« Il n’y a pas de course à l’armement »

L’Inde possède l’une des plus grandes armées au monde mais son industrie nationale a du mal à répondre à ses besoins en armement. Le pays est aujourd’hui le premier importateur mondial d’armes, avec 70 % d’équipements militaires achetés à l’étranger.

L'armée indienne, invitée d'honneur lors du défilé du 14 juillet 2009 à Paris. (Escalepade / Flickr)

L’Inde est devenue le plus gros importateur d’armes dans le monde devant la Chine, révèle des données publiées par l’ »Institut international de recherche pour la paix » de Stockholm, lundi 14 mars. Depuis le conflit de Kargil, qui l’opposa au Pakistan en 1999, le pays a signé pour près de 36 milliards d’euros de contrats militaires.

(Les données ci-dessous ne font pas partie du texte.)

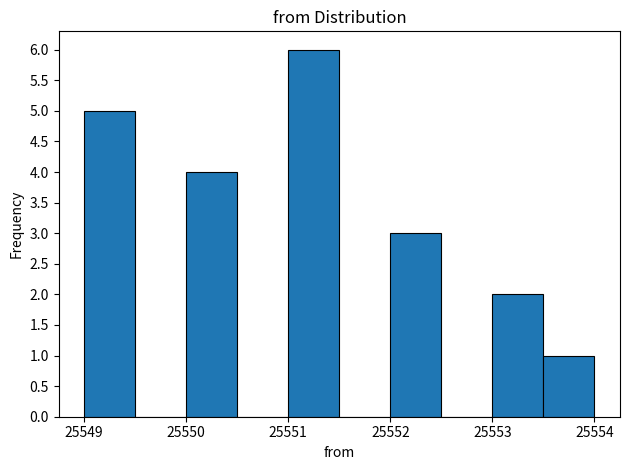

Reading left to right, transcribe this chart: for each bar, give the range it covers on the x-axis and its height. The values are not printed on the chart, so give them approximately, as read against the axis.

25549.0 to 25549.5: 5
25549.5 to 25550.0: 0
25550.0 to 25550.5: 4
25550.5 to 25551.0: 0
25551.0 to 25551.5: 6
25551.5 to 25552.0: 0
25552.0 to 25552.5: 3
25552.5 to 25553.0: 0
25553.0 to 25553.5: 2
25553.5 to 25554.0: 1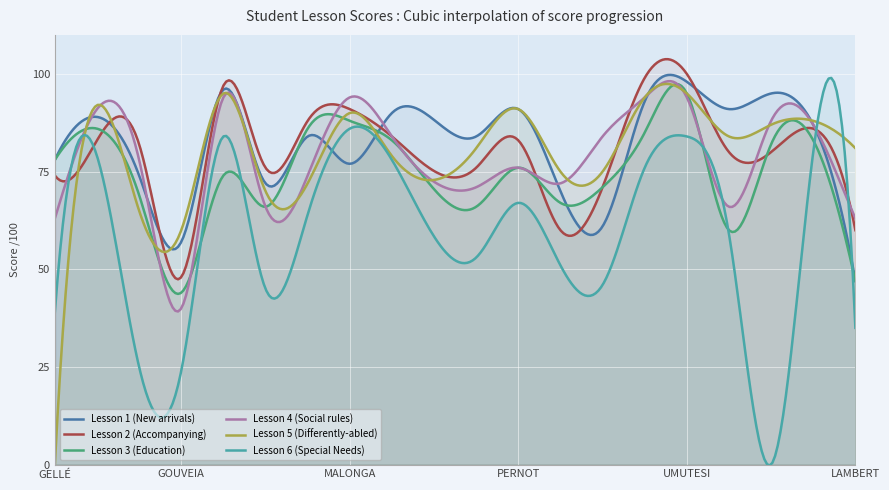

What are all the series names shown in the legend?

Lesson 1 (New arrivals), Lesson 2 (Accompanying), Lesson 3 (Education), Lesson 4 (Social rules), Lesson 5 (Differently-abled), Lesson 6 (Special Needs)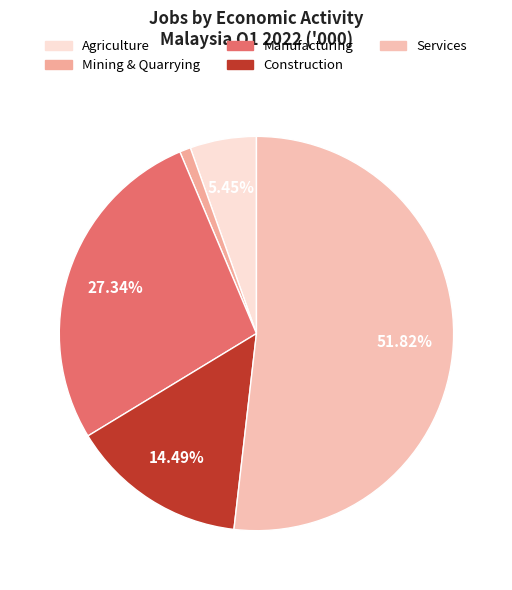

Which category accounts for the majority?

Services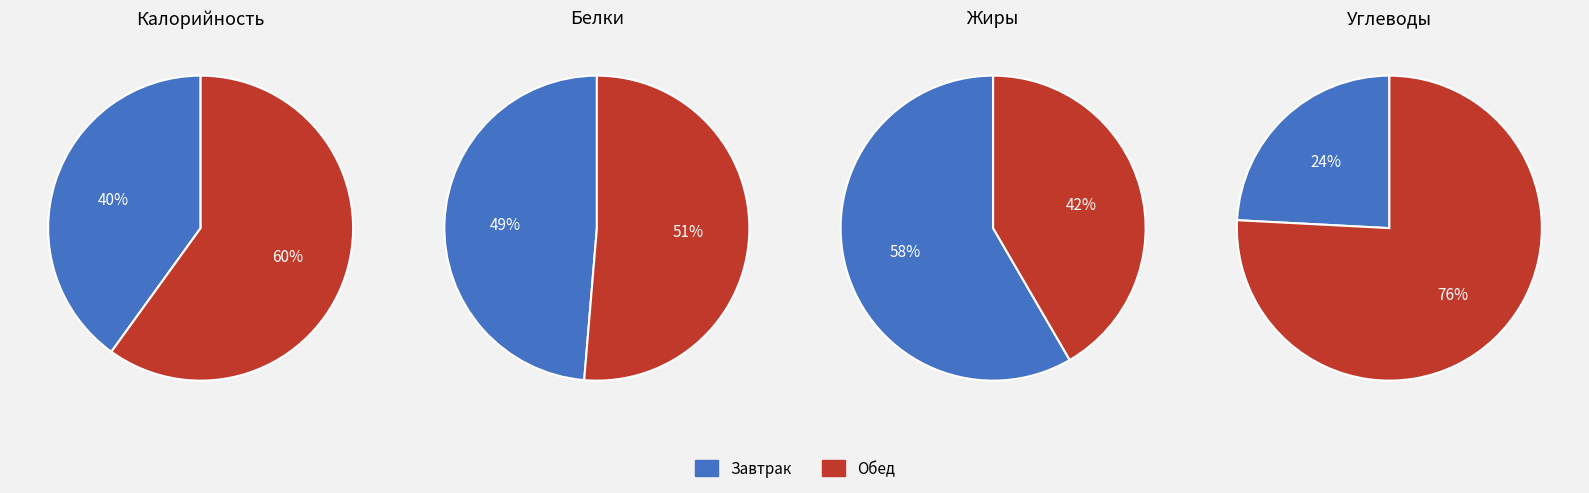

To the nearest percent, what is the difference between the Завтрак and Обед slice percentages?

20%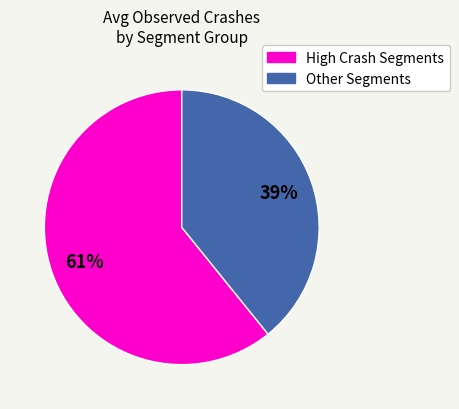

To the nearest percent, what is the difference between the largest and smallest slice percentages?

22%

Avec un budget de défense en hausse constante : 26 milliards d’euros rien que pour l’exercice 2011-2012, soit 11% de plus que l’année précédente.

Plusieurs contrats juteux sont d’ailleurs à l’étude ou sur le point d’être signés. « L’Inde préfère importer ses armes car c’est plus rentable et plus efficace. Les appareils sont livrés à temps, alors qu’il nous faudrait au moins trente ans pour développer un prototype », explique Venkatshamy Krishnappa, chercheur à l’Institut d’études de défense et d’analyses, un think-tank basé à New Delhi.

Vers une course à l’armement en Asie du Sud ?

Des négociations commerciales devraient commencer dans les semaines à venir avec six avionneurs étrangers, dont le Français Dassault et son Rafale, afin d’acquérir 126 avions de combat, pour un montant supérieur à 7,4 milliards d’euros. Il est prévu qu’une centaine d’appareils soit assemblée localement, l’Inde réclamant des transferts de technologie en échange de ce contrat exceptionnel.

En important massivement des armes, l’Inde, qui ambitionne de devenir un membre permanent du Conseil de sécurité de l’ONU, cherche à asseoir son influence dans la région, régulièrement contestée par  le Pakistan et la Chine. Selon Siemon Wezeman du Programme de recherche sur les transferts d’armes du SIPRI, ces rivalités sont les « facteurs les plus couramment cités ».« Mais il n’y a pas de course effrénée ni agressive à l’armement, relativise Venkatshamy Krishnappa. Ni avec la Chine, qui est son premier partenaire économique, ni avec le Pakistan. Le gouvernement investit de façon modeste, raisonnable dans une optique de dissuasion. Le principal danger pour l’Inde, c’est l’Inde elle-même, la pauvreté et ses problèmes de sécurité intérieure. »

Dans l’armée de l’air, la moitié des équipements est obsolète

Si l’Inde multiplie les commandes, c’est en réalité parce qu’elle n’a d’autre choix que de remplacer un matériel jugé dépassé, voire défectueux. « La modernisation de l’armée indienne entamée depuis le début des années 2000 est loin d’être finie, estime Venkatshamy Krishnappa. La priorité est le renouvellement de l’équipement. »

Importées à 82 % de Russie, certaines armes datent de l’Empire soviétique. Dans l’Indian Air Force, les accidents à l’entraînement avec le MiG-2 sont si nombreux que les médias locaux ont surnommé cet avion de combat d’origine russe « le cercueuil volant »… Fin 2010, le chef des forces aériennes reconnaissait ainsi lui-même que la moitié des équipements était « obsolète ». Un « détail » plutôt embarrassant quand on se revendique comme l’une des plus importantes armées au monde.